▸ About this exercise
Reproduce the text of every item below word for word, leaving out the pictures.
====== Provided data ======
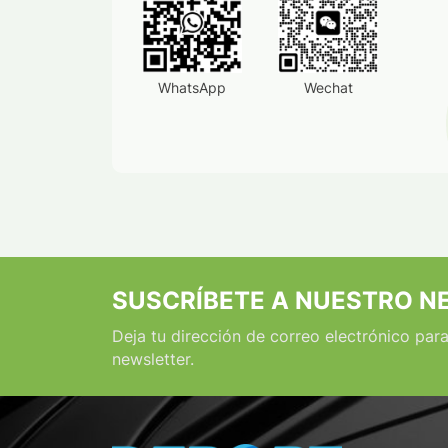
WhatsApp
Wechat
SUSCRÍBETE A NUESTRO N
Deja tu dirección de correo electrónico para
newsletter.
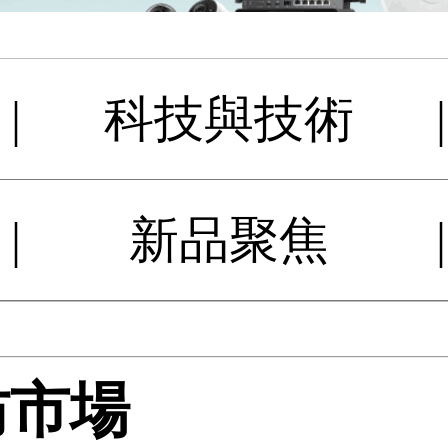
|
科技與技術
|
|
新品聚焦
|
防市場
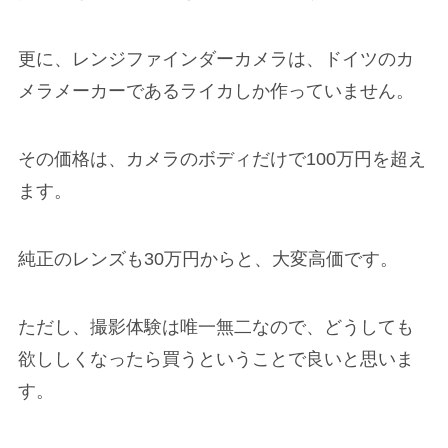
更に、レンジファインダーカメラは、ドイツのカ
メラメーカーであるライカしか作っていません。
その価格は、カメラのボディだけで100万円を超え
ます。
純正のレンズも30万円からと、大変高価です。
ただし、撮影体験は唯一無二なので、どうしても
欲ししくなったら買うということで良いと思いま
す。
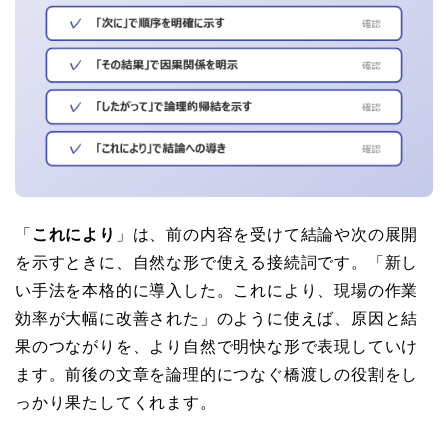
「
これにより
」は、前の内容を受けて結論や次の展開
を示すときに、自然な形で使える接続詞です。「新し
い手法を本格的に導入した。これにより、現場の作業
効率が大幅に改善された」のように使えば、原因と結
果のつながりを、より自然で明快な形で表現していけ
ます。前後の文章を論理的につなぐ橋渡しの役割をし
っかり果たしてくれます。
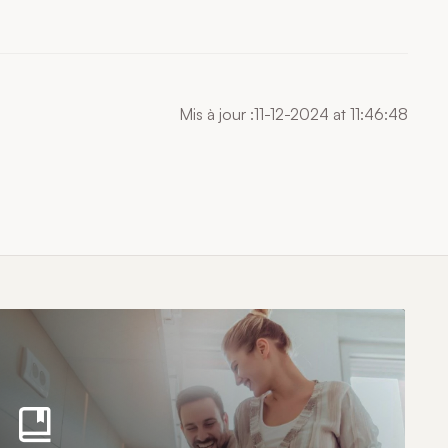
Mis à jour :11-12-2024 at 11:46:48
======
▸ Your response
WhatsApp
Wechat
SUSCRÍBETE A NUESTRO N
Deja tu dirección de correo electrónico para
newsletter.
|
科技與技術
|
|
新品聚焦
|
防市場
更に、レンジファインダーカメラは、ドイツのカ
メラメーカーであるライカしか作っていません。
その価格は、カメラのボディだけで100万円を超え
ます。
純正のレンズも30万円からと、大変高価です。
ただし、撮影体験は唯一無二なので、どうしても
欲ししくなったら買うということで良いと思いま
す。
「
これにより
」は、前の内容を受けて結論や次の展開
を示すときに、自然な形で使える接続詞です。「新し
い手法を本格的に導入した。これにより、現場の作業
効率が大幅に改善された」のように使えば、原因と結
果のつながりを、より自然で明快な形で表現していけ
ます。前後の文章を論理的につなぐ橋渡しの役割をし
っかり果たしてくれます。
Mis à jour :11-12-2024 at 11:46:48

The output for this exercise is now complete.